In the first judgment of its kind since the suspension of the Detained Fast Track on 2 July 2015, the High Court struck down the Home Secretary’s refusal and certification of an asylum claim which was made in the structurally unfair and unjust Detained Fast Track (DFT).
The Court ordered the Home Secretary to remake the decision afresh without regard to material obtained in the unfair process. The High Court also directed the Home Secretary to pay substantial damages for falsely imprisoning the Claimant, a vulnerable victim of torture, for 213 days as a result of subjecting him to an unlawful detained fast track asylum process and seeking to return him to Pakistan without giving him the opportunity to have his asylum claim fairly determined.
The Claimant is a 47-year-old Pakistan national who claimed asylum in March 2015. On screening, he disclosed that he feared return to Pakistan because he had been kidnapped, detained and beaten by gang members who knocked out three of his teeth and tortured him. He also disclosed that he suffered memory loss, depression and physical ailments including bladder incontinence, kidney stones and back problems as a result of the torture he suffered. The Home Secretary decided that his claim was not suitable for the DFT and granted him temporary admission. Two months later, the Home Secretary did a volte face and decided to detain him and include him in the DFT. No reasons were given for this change in position. The Claimant had no effective legal representation in the DFT and struggled to understand questions asked of him in the substantive interview due to his suffering depression, memory loss, hearing problems and physical ailments which affected his ability to concentrate and engage over a four and a half hour interview.

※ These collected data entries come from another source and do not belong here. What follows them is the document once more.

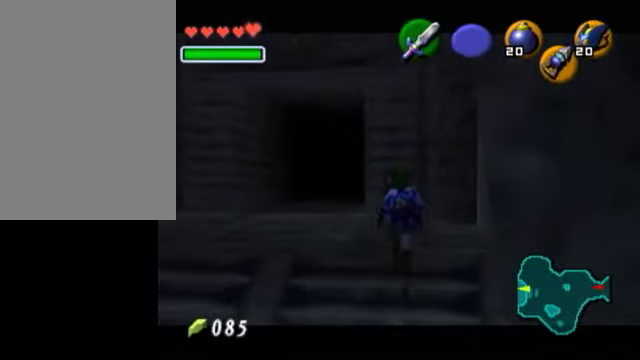
{"buttons": [], "left_stick": "up", "right_stick": "center", "events": [[300, "left_stick", "up"]]}
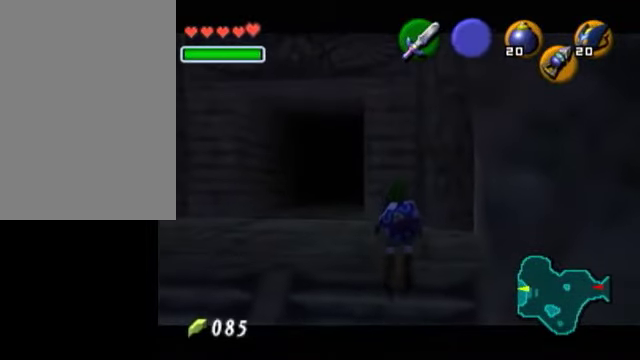
{"buttons": [], "left_stick": "center", "right_stick": "center", "events": [[50, "left_stick", "center"]]}
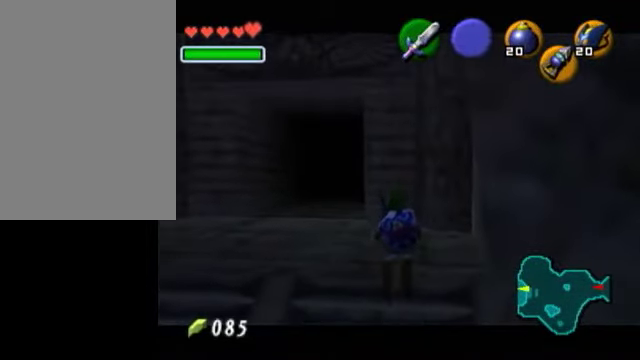
{"buttons": ["L1", "R1"], "left_stick": "center", "right_stick": "center", "events": [[50, "L1", "down"], [150, "R1", "down"]]}
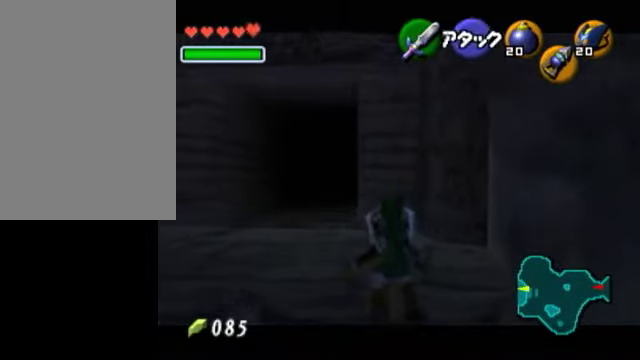
{"buttons": ["L1", "R1"], "left_stick": "center", "right_stick": "center", "events": [[50, "left_stick", "down"], [100, "A", "down"], [250, "A", "up"], [250, "left_stick", "center"]]}
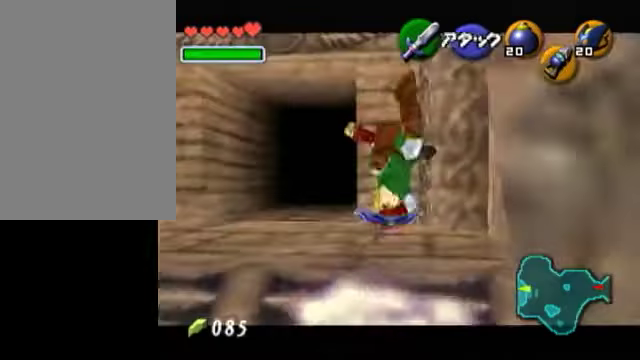
{"buttons": ["L1"], "left_stick": "center", "right_stick": "center", "events": [[450, "R1", "up"]]}
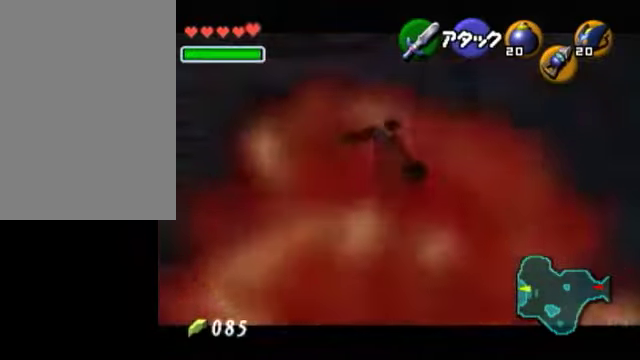
{"buttons": [], "left_stick": "center", "right_stick": "center", "events": [[50, "L1", "up"], [350, "START", "down"], [500, "START", "up"]]}
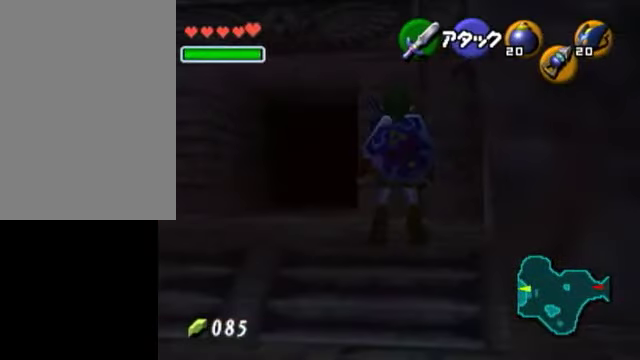
{"buttons": [], "left_stick": "center", "right_stick": "center", "events": []}
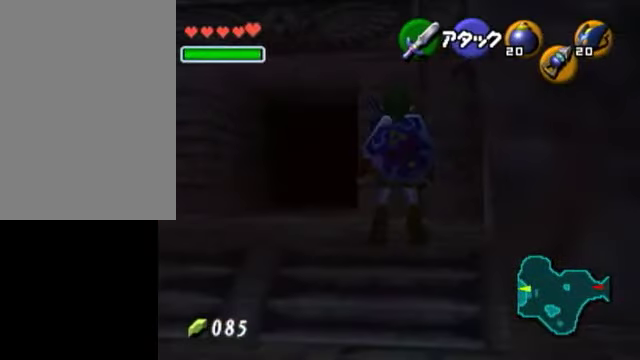
{"buttons": [], "left_stick": "center", "right_stick": "center", "events": []}
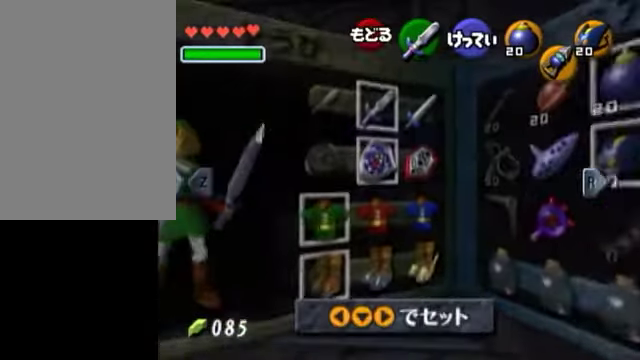
{"buttons": [], "left_stick": "right", "right_stick": "center", "events": [[350, "left_stick", "right"], [450, "left_stick", "center"], [500, "left_stick", "right"]]}
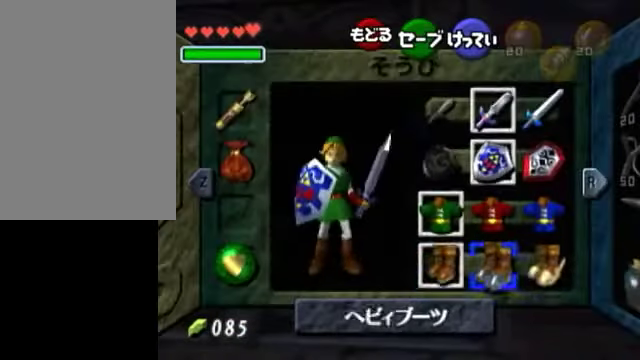
{"buttons": [], "left_stick": "center", "right_stick": "center", "events": [[50, "A", "down"], [50, "left_stick", "center"], [250, "A", "up"]]}
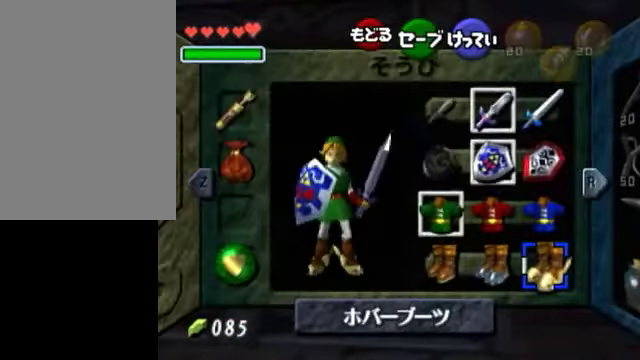
{"buttons": [], "left_stick": "center", "right_stick": "center", "events": []}
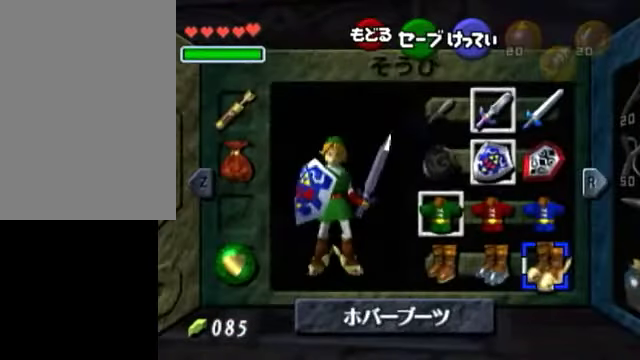
{"buttons": [], "left_stick": "center", "right_stick": "center", "events": [[50, "START", "down"], [200, "START", "up"]]}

The Claimant only secured effective legal representation from Duncan Lewis Solicitors with the assistance of the Helen Bamber Foundation and the Jesuit Refugee Services, and successfully obtained an injunction to prevent his removal from the UK to Pakistan in circumstances where he had been deprived of a fair determination of his claim for international protection.
In a detailed judgment handed down today, the High Court held that there “is and can be no rational explanation” for the decision to include the Claimant in the DFT. When he was interviewed, “alarm bells” ought to have been raised that the Claimant “plainly” did not have the ability to present his claim in a coherent manner given his suffering memory loss, depression, hearing problems and multiple physical ailments. The interview should have been stopped and the failure to do so was a breach of the Home Secretary’s own policy which acknowledged that those who clearly lacked the mental capacity or coherence to sufficiently understand the asylum process or cogently present their claim should not be subjected to such asylum interviews. The High Court directed that the de novo reconsideration of the Claimant’s claim for international protection must have no regard to the answers he gave in the substantive asylum interview.
In the absence of the Home Secretary implementing a scheme by which unfair decisions made in the DFT can be reviewed in any systematic way, this judgment provides welcomed guidance on the correct approach to remedying decisions made in respect of vulnerable persons in the structurally unfair and unjust DFT.
The Claimant was represented by Shu Shin Luh of Garden Court’s Public Law and Civil Liberties teams and Ahmed Aydeed of Duncan Lewis Solicitors. Shu Shin acted as junior in the successful group litigation in July 2015 which materially contributed to the Immigration Minister’s suspension of the Detained Fast Track. Duncan Lewis Solicitors represented four of the seven lead claimants in that litigation.
More information can be found in the judgment: R (Zafar) v SSHD.
In a separate settlement obtained in March 2016, the same legal team also secured a similar settlement for a vulnerable female victim of torture before trial. Click here for the consent order. A team of Garden Court barristers, including Shu Shin Luh, were involved in the July 2015 litigation which led to the High Court declaring that the DFT failed to protect victims of trafficking, was discriminatory and breached their human rights.